6Christophe Bouton fait preuve du même souci dans le chapitre III lorsqu’il se penche sur le régime d’historicité présentiste de François Hartog. Le présentisme est critiqué par l’auteur comme catégorie abstraite totalisante qui englobe trop de phénomènes divers et contradictoires pour être opératoire. L’auteur propose donc de nuancer le présentisme de notre époque afin de prendre en compte d’autres expériences du temps. Il suit en cela le modèle des « strates temporelles » et de la « simultanéité du non-contemporain » de Reinhart Koselleck. Bien que simultanés, les faits historiques et sociaux relèvent de différentes temporalités et n’ont pas d’origines contemporaines. Il s’ensuit donc des écarts d’expérience, par exemple entre générations, composant un monde fait de plusieurs strates de temps. Dans le chapitre IV, Christophe Bouton tente justement de montrer la « polychronie » moderne en prenant appui sur le souci du passé toujours présent dans le régime d’historicité moderne. Pour cela, il prend appui sur trois auteurs : Nietzsche, Marx et Benjamin. Suivant des modalités différentes, pour ces trois penseurs majeurs, l’histoire demeure maîtresse de vie et d’action (historia magistra vitae). La thèse de la dissolution moderne de l’historia magistra vitae défendue par Reinhart Koselleck mériterait donc d’être fortement nuancée selon Christophe Bouton.

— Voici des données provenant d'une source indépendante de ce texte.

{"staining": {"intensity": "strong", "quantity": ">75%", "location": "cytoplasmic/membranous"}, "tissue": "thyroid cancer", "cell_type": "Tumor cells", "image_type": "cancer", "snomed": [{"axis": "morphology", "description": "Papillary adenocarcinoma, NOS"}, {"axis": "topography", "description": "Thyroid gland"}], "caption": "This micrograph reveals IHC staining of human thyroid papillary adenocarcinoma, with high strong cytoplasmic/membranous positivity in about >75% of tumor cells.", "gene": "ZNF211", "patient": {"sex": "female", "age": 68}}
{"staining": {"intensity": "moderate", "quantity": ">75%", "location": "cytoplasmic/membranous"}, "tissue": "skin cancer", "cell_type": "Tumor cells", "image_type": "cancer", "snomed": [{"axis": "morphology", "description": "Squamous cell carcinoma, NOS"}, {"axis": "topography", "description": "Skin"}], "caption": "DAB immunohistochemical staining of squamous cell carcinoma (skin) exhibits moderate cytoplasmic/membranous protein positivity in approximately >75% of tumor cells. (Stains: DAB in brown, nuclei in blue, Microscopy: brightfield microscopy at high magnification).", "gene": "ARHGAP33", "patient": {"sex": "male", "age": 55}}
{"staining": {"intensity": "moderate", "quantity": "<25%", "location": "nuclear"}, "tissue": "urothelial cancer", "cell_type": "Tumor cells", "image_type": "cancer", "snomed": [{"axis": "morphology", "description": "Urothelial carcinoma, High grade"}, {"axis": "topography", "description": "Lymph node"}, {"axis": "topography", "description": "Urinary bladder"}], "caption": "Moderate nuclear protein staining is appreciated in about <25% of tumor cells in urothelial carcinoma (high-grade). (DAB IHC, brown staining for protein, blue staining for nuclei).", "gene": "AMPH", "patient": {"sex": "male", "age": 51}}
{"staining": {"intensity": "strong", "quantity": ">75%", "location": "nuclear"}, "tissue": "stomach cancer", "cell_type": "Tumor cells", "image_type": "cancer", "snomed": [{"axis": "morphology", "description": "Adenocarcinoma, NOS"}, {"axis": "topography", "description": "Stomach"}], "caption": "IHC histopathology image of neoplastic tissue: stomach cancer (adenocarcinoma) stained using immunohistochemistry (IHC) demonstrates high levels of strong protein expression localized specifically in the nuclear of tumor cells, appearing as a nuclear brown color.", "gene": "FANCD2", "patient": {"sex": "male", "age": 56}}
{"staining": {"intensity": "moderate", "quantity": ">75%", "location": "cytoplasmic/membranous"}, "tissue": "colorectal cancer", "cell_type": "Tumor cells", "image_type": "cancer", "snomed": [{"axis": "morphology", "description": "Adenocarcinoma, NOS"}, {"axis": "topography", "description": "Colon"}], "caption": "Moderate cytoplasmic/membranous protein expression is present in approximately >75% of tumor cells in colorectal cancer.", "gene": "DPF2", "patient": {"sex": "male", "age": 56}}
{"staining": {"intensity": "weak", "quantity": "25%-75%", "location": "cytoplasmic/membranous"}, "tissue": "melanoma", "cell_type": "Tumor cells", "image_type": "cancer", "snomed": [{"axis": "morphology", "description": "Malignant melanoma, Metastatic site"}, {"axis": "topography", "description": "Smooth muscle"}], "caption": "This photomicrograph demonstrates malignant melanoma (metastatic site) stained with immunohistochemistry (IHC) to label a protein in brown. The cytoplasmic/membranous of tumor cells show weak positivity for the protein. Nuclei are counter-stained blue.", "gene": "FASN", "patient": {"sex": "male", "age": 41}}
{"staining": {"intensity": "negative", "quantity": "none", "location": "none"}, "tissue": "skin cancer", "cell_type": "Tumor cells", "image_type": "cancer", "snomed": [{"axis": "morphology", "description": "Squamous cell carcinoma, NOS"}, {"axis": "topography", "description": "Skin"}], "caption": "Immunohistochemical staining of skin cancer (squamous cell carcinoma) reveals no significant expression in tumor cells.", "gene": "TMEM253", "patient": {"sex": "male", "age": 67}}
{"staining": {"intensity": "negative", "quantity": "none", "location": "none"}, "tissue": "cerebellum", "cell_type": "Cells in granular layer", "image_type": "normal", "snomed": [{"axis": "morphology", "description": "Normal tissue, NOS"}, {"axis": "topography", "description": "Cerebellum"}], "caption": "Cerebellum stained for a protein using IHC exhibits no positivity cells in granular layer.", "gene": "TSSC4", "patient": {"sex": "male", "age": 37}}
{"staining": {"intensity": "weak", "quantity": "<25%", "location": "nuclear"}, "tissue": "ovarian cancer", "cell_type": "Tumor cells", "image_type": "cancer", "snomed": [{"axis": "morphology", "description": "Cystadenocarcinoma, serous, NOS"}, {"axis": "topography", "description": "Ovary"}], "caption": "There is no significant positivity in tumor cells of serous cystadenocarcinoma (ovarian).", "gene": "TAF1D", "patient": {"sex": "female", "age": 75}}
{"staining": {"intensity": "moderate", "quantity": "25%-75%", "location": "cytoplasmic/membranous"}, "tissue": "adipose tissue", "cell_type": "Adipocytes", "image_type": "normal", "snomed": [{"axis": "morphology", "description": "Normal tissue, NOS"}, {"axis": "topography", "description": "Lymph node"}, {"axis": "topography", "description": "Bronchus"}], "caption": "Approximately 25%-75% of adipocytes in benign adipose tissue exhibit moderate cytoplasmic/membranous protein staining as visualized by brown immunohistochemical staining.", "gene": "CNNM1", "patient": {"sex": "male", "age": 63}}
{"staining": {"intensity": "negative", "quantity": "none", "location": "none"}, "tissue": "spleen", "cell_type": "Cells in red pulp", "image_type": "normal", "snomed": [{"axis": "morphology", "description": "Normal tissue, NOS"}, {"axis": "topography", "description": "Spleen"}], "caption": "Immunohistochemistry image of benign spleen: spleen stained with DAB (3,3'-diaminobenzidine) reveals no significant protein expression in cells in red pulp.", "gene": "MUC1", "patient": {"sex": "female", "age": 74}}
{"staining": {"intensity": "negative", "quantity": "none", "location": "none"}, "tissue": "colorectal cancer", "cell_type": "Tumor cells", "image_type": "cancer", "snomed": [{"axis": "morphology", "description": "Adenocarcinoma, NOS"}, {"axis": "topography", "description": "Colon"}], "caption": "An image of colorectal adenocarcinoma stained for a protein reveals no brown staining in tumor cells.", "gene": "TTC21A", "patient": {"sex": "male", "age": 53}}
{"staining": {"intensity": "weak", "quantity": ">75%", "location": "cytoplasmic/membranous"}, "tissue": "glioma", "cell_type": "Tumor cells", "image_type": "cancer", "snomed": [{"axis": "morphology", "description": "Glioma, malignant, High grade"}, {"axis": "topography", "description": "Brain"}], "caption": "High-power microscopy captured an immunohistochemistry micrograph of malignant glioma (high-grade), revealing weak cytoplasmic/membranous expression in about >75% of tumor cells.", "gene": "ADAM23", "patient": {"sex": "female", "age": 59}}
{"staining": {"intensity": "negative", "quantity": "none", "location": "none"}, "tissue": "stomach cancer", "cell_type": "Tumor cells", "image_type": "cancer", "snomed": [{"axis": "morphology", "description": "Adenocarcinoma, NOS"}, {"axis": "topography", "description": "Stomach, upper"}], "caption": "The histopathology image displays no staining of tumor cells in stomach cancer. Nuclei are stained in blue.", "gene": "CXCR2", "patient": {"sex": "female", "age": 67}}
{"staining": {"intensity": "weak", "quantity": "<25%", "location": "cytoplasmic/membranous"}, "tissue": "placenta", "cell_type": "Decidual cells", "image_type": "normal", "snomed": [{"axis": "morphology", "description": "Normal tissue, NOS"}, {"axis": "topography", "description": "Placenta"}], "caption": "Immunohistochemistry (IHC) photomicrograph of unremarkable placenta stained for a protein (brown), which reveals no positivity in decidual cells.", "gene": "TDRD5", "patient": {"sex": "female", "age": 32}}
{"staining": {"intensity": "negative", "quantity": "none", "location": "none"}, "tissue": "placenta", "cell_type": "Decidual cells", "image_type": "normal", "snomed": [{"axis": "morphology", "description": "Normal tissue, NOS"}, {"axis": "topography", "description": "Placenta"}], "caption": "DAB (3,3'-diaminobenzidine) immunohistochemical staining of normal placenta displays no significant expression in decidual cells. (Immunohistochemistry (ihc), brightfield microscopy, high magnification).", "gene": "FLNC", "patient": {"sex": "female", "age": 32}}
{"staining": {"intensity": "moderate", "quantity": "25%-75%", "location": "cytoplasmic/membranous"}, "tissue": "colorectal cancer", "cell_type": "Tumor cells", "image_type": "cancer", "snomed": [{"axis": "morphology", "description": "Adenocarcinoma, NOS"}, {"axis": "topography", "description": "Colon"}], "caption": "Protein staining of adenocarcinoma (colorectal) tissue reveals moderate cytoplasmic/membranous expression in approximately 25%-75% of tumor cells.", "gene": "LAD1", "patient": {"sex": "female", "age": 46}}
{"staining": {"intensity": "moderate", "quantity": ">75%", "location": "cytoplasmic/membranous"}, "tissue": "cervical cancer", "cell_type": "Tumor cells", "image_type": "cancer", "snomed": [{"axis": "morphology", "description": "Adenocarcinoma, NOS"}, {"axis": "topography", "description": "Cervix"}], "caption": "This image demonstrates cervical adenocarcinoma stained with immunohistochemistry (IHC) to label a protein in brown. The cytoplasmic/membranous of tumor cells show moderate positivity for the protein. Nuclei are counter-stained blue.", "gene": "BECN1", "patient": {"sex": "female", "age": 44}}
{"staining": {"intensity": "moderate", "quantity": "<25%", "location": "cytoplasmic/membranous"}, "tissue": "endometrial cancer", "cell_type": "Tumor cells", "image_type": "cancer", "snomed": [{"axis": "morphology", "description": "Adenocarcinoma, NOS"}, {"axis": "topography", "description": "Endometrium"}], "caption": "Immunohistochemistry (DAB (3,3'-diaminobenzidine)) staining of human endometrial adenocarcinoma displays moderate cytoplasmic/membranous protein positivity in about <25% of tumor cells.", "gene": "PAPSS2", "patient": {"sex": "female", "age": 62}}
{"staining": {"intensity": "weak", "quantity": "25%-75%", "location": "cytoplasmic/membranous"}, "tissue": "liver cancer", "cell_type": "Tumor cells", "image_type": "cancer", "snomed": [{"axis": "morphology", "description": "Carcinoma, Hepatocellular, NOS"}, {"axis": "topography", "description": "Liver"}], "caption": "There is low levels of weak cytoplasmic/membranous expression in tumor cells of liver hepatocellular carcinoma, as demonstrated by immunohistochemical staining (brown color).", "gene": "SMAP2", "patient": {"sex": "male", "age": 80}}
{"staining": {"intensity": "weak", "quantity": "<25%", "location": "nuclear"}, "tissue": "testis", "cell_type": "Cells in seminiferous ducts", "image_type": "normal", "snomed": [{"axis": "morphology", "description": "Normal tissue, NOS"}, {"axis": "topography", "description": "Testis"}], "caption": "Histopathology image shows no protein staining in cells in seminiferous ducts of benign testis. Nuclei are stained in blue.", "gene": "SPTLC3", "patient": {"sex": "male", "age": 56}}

7Les chapitres V, VI et VII sont eux aussi consacrés à saisir des régimes d’historicités qui co-existent avec le présentisme de notre époque. Dans le chapitre V, Christophe Bouton tente de montrer à partir de la question du temps libre que « le souci de l’avenir a résisté à la tyrannie du présent » (p. 205). En cela, il s’agit d’une critique de la thèse d’une « éclipse des utopies » (Enzo Traverso) que partagent Hartmut Rosa et Axel Honneth : l’accélération de l’histoire aurait entraîné une dissolution et un épuisement des « énergies utopiques » (p. 205). Christophe Bouton développe l’idée que les utopies du temps libre représentent « une forme dissidente du régime moderne d’historicité : un autre futurisme qui n’adhère pas au credo moderniste du progrès et de la vitesse » (p. 245), construit en réaction à l’accélération technologique.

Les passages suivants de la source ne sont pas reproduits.